The EU has long sought to develop and deploy advanced technologies for policing, border and immigration control, and criminal justice: biometric border controls, border surveillance drones, and machine learning systems for analysing vast quantities of data, amongst other things. The latest part of this push for technological “solutions” to so-called security problems is the development and deployment of artificial intelligence (AI).
The regulatory regime introduced by the Artificial Intelligence Act will frame the use of artificial intelligence in the EU, and perhaps elsewhere in the world, for many years to come. In the field of security, it achieves two key things. Firstly, it establishes conditions for increased development and use of security AI systems. Second, it ensures that those systems are subject to extremely limited accountability, oversight and transparency measures.

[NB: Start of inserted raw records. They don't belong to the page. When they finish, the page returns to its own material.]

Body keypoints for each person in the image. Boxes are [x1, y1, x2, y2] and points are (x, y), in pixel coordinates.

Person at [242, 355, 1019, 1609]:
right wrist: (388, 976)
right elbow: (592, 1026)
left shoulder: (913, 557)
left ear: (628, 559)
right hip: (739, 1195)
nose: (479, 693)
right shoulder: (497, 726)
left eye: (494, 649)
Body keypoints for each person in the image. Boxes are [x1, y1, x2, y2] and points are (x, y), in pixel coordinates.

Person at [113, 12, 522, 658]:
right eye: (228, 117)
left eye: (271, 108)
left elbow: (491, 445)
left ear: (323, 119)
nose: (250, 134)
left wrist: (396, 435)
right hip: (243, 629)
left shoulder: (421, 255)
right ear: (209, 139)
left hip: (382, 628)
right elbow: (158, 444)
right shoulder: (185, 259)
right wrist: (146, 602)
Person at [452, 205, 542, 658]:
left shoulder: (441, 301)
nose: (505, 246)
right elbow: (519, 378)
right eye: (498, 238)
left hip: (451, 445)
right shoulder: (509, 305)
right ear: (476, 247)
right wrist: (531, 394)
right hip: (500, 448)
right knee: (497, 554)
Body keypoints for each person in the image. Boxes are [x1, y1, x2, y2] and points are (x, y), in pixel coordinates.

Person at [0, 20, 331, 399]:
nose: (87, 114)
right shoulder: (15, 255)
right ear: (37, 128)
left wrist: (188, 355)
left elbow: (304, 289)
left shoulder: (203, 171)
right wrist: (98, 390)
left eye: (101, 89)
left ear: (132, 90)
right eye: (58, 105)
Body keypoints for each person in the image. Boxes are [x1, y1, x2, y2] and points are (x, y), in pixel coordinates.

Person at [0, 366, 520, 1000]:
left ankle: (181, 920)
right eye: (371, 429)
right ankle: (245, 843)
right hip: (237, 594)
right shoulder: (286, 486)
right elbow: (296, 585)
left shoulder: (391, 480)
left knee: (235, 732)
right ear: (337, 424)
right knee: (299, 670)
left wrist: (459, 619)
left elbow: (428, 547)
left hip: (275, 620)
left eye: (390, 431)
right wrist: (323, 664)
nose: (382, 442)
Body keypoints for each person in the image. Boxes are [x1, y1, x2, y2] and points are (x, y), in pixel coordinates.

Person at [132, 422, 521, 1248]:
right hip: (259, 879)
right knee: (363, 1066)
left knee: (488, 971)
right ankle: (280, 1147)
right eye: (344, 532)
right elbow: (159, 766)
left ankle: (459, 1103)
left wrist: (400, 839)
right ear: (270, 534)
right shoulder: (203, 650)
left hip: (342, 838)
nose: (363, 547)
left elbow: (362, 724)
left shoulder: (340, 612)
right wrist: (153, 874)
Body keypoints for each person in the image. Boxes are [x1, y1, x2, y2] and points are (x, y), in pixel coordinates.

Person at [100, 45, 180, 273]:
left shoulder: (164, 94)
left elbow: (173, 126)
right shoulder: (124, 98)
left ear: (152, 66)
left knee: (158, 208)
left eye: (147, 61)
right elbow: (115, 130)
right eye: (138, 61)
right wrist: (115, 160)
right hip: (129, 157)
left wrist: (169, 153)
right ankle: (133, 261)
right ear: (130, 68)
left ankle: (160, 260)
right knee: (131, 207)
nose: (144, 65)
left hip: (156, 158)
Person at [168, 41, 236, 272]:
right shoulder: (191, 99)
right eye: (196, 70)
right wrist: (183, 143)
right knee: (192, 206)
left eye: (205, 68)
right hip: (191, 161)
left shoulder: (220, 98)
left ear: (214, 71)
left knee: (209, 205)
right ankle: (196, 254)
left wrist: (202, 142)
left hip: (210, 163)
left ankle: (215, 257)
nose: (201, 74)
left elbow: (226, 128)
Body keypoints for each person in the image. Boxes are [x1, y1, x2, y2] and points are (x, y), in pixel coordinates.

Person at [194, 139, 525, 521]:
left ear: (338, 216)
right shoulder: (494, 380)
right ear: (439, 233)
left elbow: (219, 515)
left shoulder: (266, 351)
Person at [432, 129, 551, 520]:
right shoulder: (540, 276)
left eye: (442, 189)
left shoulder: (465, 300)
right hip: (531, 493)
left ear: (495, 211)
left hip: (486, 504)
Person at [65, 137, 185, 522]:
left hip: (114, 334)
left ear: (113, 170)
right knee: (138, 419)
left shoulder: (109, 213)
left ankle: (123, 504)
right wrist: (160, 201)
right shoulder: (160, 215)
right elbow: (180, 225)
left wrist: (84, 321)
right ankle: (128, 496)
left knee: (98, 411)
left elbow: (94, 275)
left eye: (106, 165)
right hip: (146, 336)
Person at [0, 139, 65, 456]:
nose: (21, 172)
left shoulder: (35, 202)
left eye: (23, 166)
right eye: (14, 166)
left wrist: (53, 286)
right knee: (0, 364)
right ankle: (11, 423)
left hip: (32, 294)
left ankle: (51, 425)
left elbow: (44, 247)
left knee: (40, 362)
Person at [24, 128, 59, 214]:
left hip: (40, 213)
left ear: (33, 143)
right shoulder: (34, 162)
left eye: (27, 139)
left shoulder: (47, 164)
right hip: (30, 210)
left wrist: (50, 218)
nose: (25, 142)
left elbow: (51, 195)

EU agencies are already developing and using various types of AI technology. This section looks in particular at projects and activities launched by eu-LISA and Europol, as well as Frontex, Eurojust and the EU Asylum Agency. There are a wide variety of AI technologies - from facial recognition to machine learning and 'predictive' technologies - that have been examined or are actively deployed.
This report considers two types of "infrastructure" required for the development of the EU security AI complex: institutional and technical. The former is made up various processes, working groups and other ‘spaces’ (whether formal or informal) that have been brought into use in recent years, principally since 2019. The latter consists of the hardware and software needed for the development of new security AI tools and techniques.